Intisari warisan peradaban Ibrahim dengan ka’bah sebagai pusat pengembangannya
, adalah ajaran tauhid, walaupun pada masa akan datang kemurniannya diselimuti
praktik-praktik kemusyrikan, ia masih membalas secara lekat pada kepercayaan
orang Arab, diantaranya yang terpenting adalah kepercayaan mereka bahwa “Allah
Pencipta alam semesta”, bahkan menjelang kelahiran Islam, di tengah-tengah
masyarakat mencari dan mengikuti ajaran monoteisme Nabi Ibrahim, Hanifiyah.
2. Faktor Geografis
Secara
geografis, letak tanah Arab sangat strategis, berada pada pusat dunia. Jazirah
Arab terbuka ke segala penjuru dunia, baik melalui daratan maupun lautan.
Melalui daratan, Jazirah Arab terbuka dari tiga benua besar (Asia, Afrika, dan
Eropa), dan terbuka pula benua-benua lainnya melalui jalan laut. Letak yang
strategis mendukung peradaban Islam yang dibina oleh Muhammad SAW dalam
lingkungan budaya bangsa Arab, sehingga sangat memungkinkan untuk dapat dengan
cepat menyebar ke seluruh bangsa-bangsa yang ada di sekelilingnya, dan
selanjutnya merambah ke seluruh penjuru dunia. Bila demikian halnya, misi rahmatan
lil ‘alamin benar-benar dapat terealisir.
3. Faktor Politik
Dunia
Arab pada masa itu, secara politis senantiasa menjadi rebutan pengaruh antara
tiga kekuatan negara besar yang ada di sekitarnya, yaitu Romawi, Persi, dan
Abessenia. Ketiganya secara silih berganti menguasai dunia Arab, sehingga
dengan sendirinya kehidupan politik di dunia Arab banyak dipengaruhi oleh
ketiga kerajaan besar tersebut. Keberadaan yang demikian ini membuat bangsa
Arab pada saat itu tidak memiliki kekuatan dan kekuasaan politis secara
mandiri, dalam arti pemerintahan pusat yang besar.

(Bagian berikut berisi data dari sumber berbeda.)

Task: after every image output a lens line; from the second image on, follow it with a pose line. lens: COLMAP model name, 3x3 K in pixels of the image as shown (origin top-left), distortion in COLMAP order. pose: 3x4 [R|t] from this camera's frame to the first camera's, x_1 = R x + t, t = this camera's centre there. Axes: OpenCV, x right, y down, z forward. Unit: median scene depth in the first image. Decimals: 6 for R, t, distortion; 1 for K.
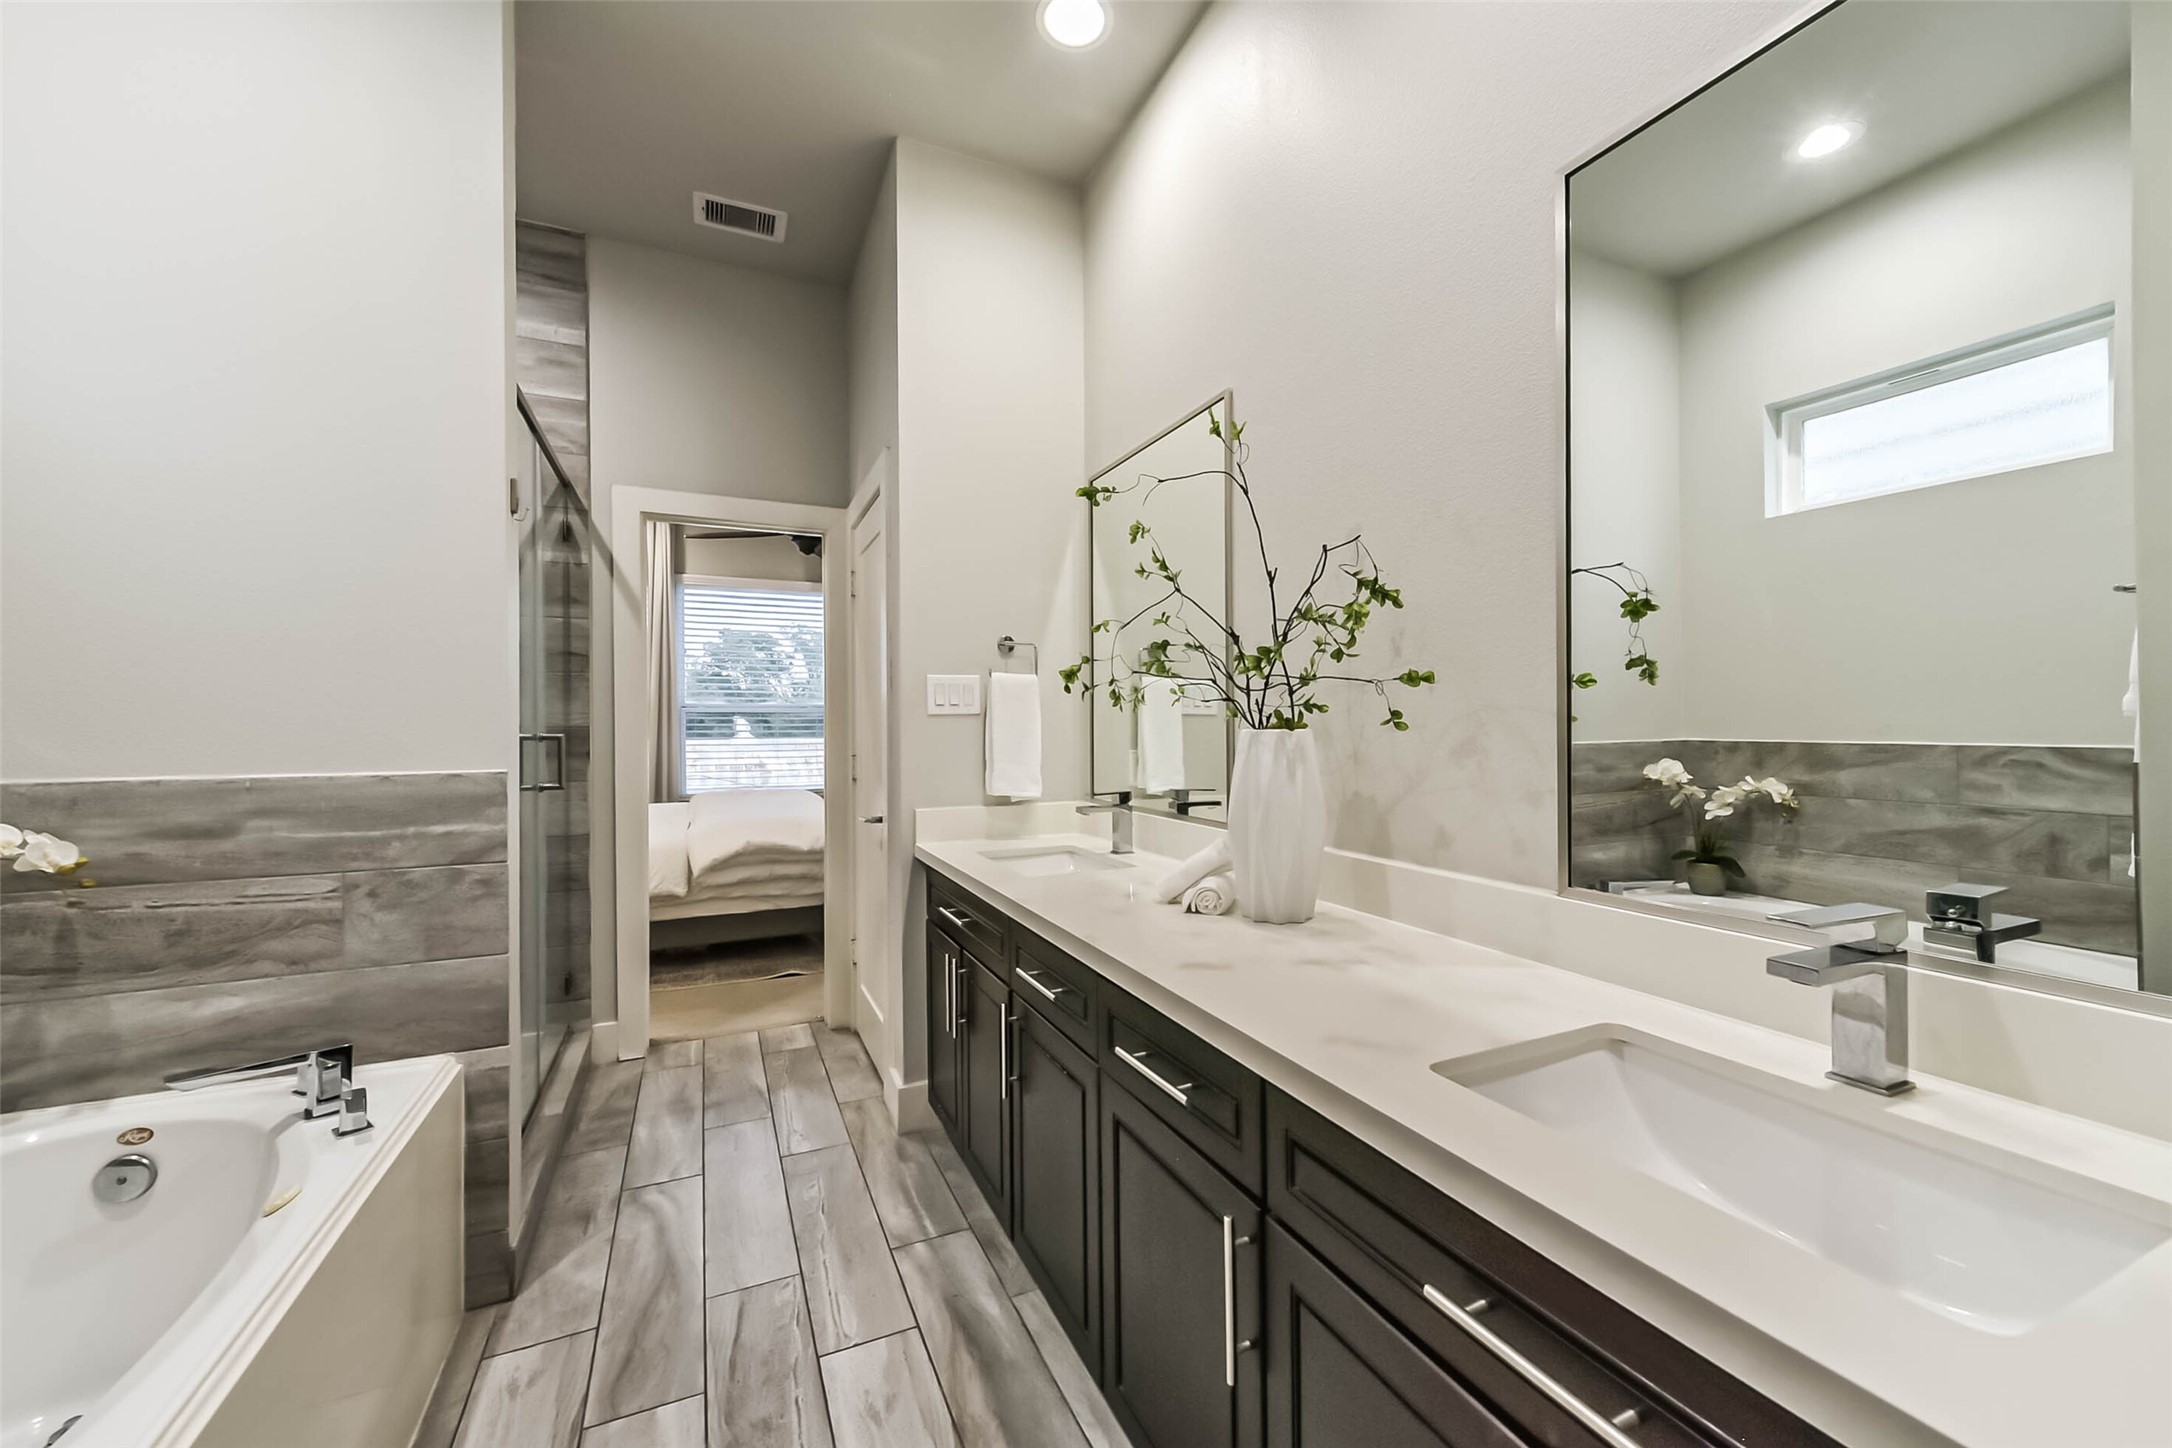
lens RADIAL K [[847.4, 0, 1102.0], [0, 847.4, 719.7], [0, 0, 1]] dist [0.010514, -0.000035]
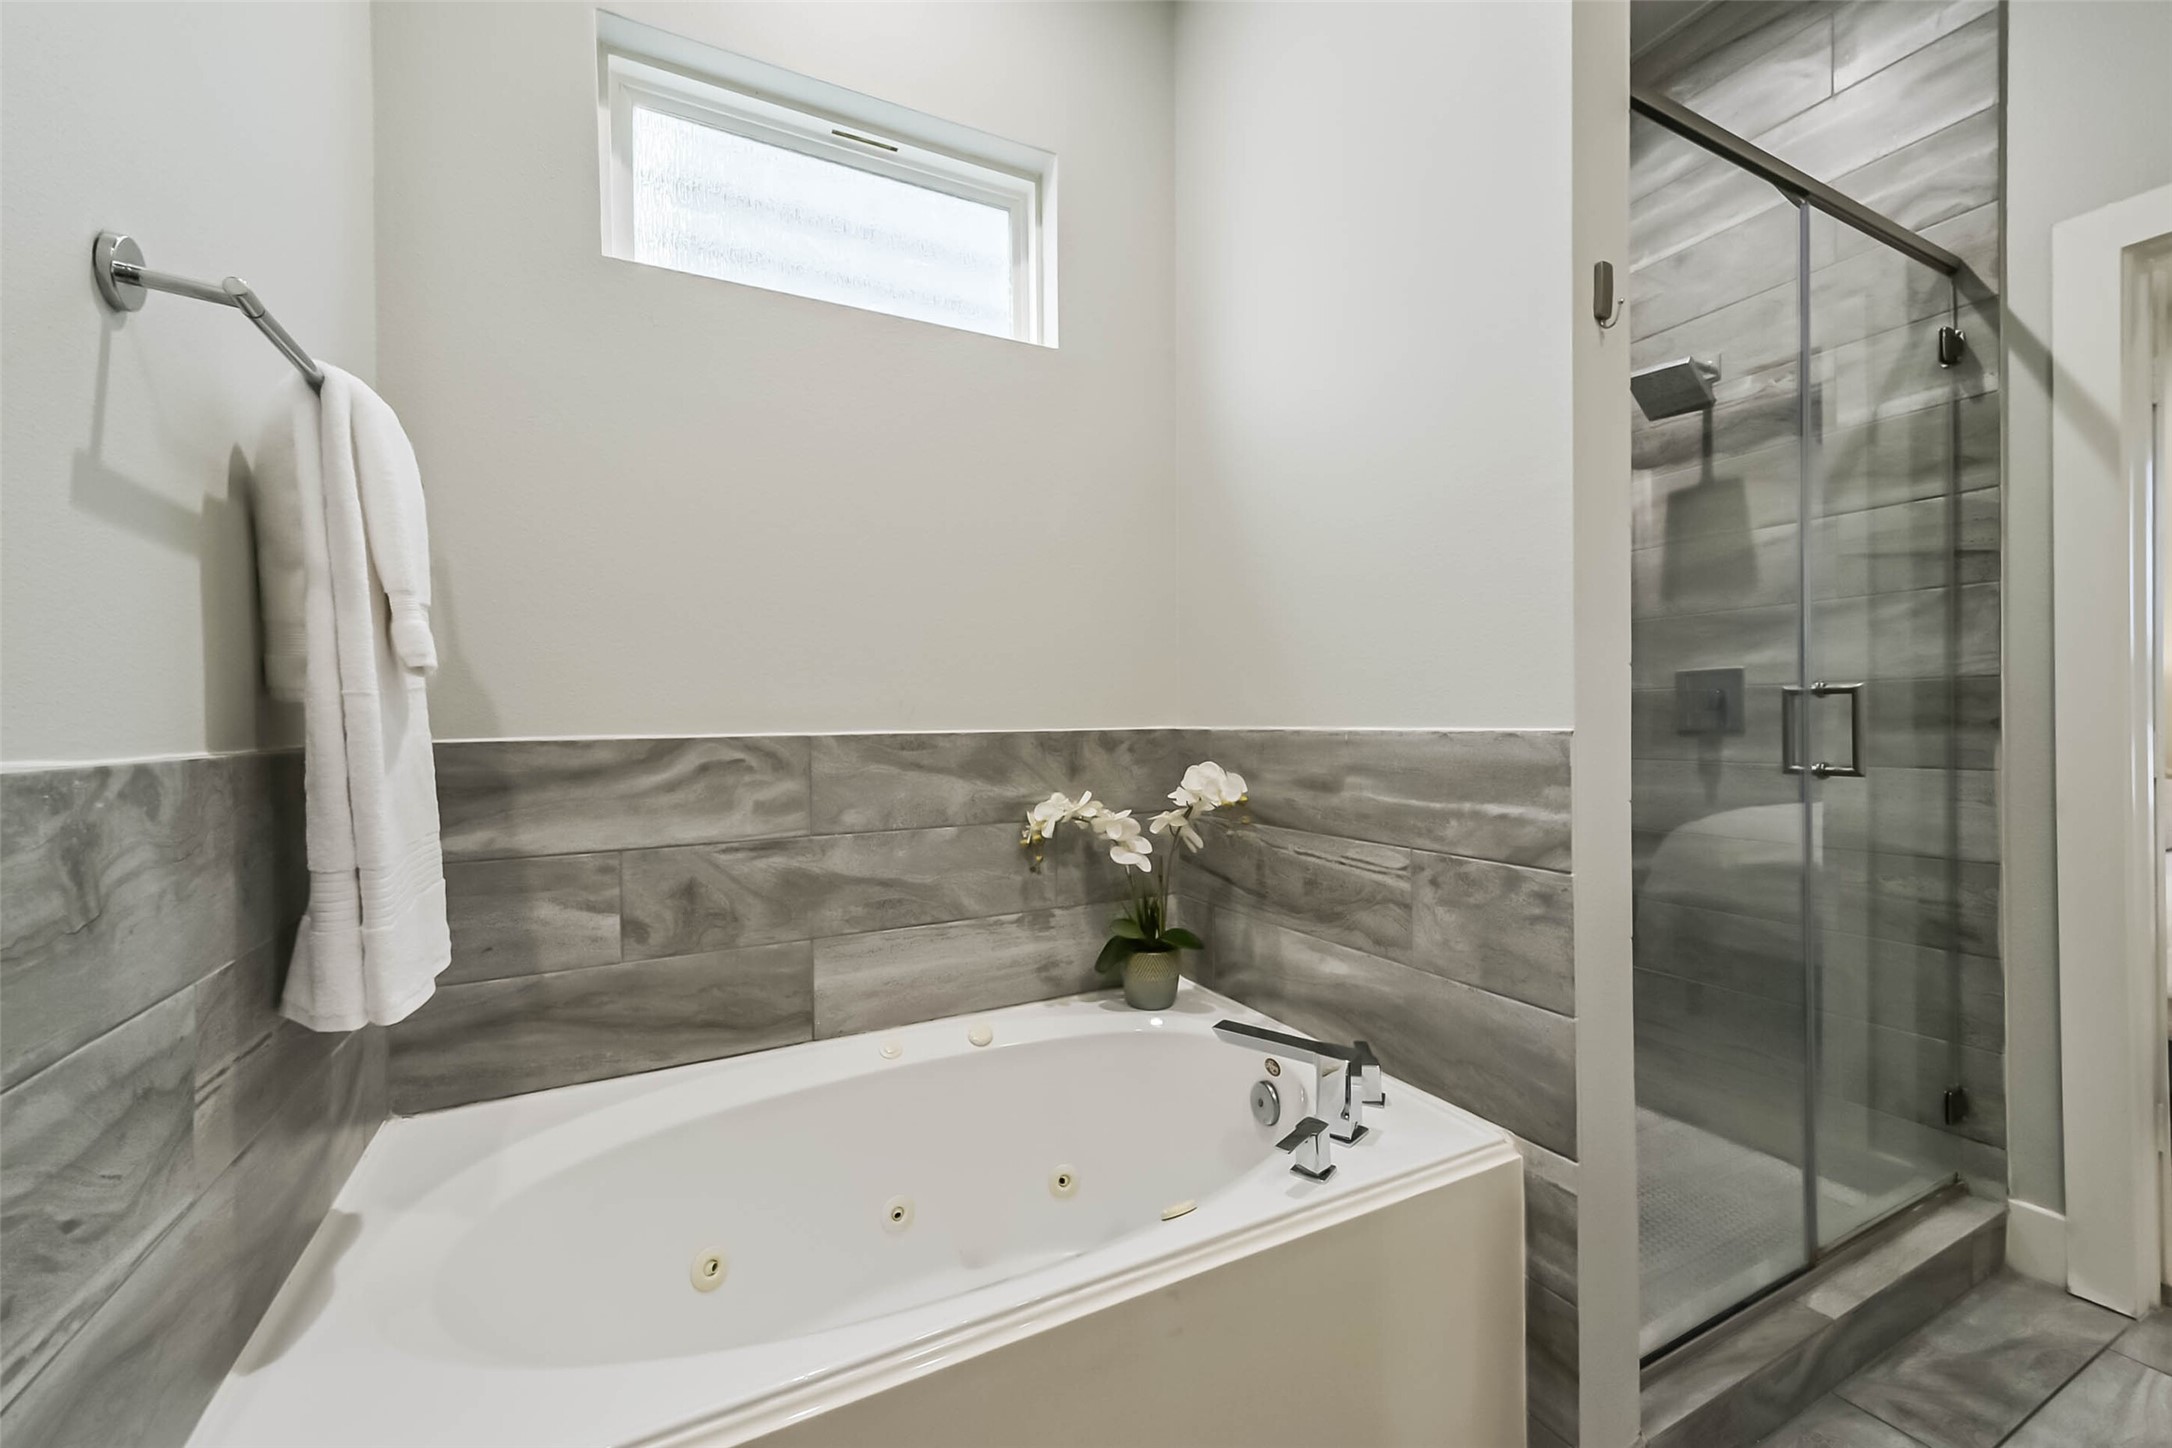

Kekuasaan politik berada
pada kepala suku yang ada, yang sering terjadi pertentangan peperangan di
antara mereka, dan sering pula dimanfaatkan oleh kekuatan besar (diadu domba)
untuk menanamkan pengaruh/kekuasaan mereka masing-masing.
Karena
situasi politik yang demikian, maka ketika Muhammad datang dengan misi
pembaharuan, mereka tidak dapat memberikan perlawanan yang berarti, sebab
sewaktu ada kabilah yang menentangnya, dengan mudah Muhammad SAW segera
mendapat bantuan dari kabilah lainnya yang menjadi musuh kabilah yang memusuhi
Muhammad SAW tersebut. Keadaan demikian, ternyata merupakan kondisi yang
menguntungkan bagi pembentukan kekuatan politik yang kemudian mampu
mempersekutukan bangsa Arab, yang semula saling bermusuhan antara
kabilah-kabilahnya, menjadi satu kekuatan politik dan budaya Islam yang dibina
oleh Muhammad SAW, yang akhirnya mempermudah terjadinya kontak budaya dengan
bangsa-bangsa di sekitarnya dan kemudian dengan lancar menyebar ke seluruh
penjuru dunia.
4. Faktor Kehidupan Sosial Budaya
Kota
Makkah, sebagai tempat kelahiran Muhammad SAW dan sekaligus sebagai tempat
pertama Muhammad SAW menyampaikan ajaran Islam, dimana terdapat ka’bah sebagai
lambang dan pusat kehidupan sosial budaya bangsa Arab, juga merupakan pusat
kehidupan perdagangan atau perekonomian dan sosial budaya umumnya pada masa
itu. Makkah telah menjadi kota terbuka, menempati jalur perhubungan antara
wilayah utara dan selatan. Suatu kebiasaan penduduk Makkah, adalah berniaga ke
Syiria (wilayah utara) di musim panas dan ke Yaman (wilayah selatan) di musim
dingin. Kebiasaan tersebut, ternyata merupakan kondisi strategis yang dapat
mempercepat pengembangan dan pembudayaan Islam di dalam lingkungan budaya
bangsa Arab secara merata.
Di
samping itu, bangsa Arab juga memiliki keahlian dalam bidang sastra dengan para
penyair yang terkenal. Mereka sangat menghargai syair-syair yang indah dan para
penyair pun dihormati demi menjadi kebanggaan masyarakat. Situasi budaya
demikian, tentunya sangat mendukung bagi tumbuh suburnya peradaban Islam yang
bersumber pada al-Qur’an, kitab suci yang memiliki nilai sastra dan syair-syair
bangsa Arab. Selanjutnya, kebiasaan dan kekuatan daya hafalan mereka luar biasa
atas syair-syair Arab, walaupun sebagian besar mereka belum pandai baca tulis,
membuat keaslian al-Qur’an terpelihara secara baik.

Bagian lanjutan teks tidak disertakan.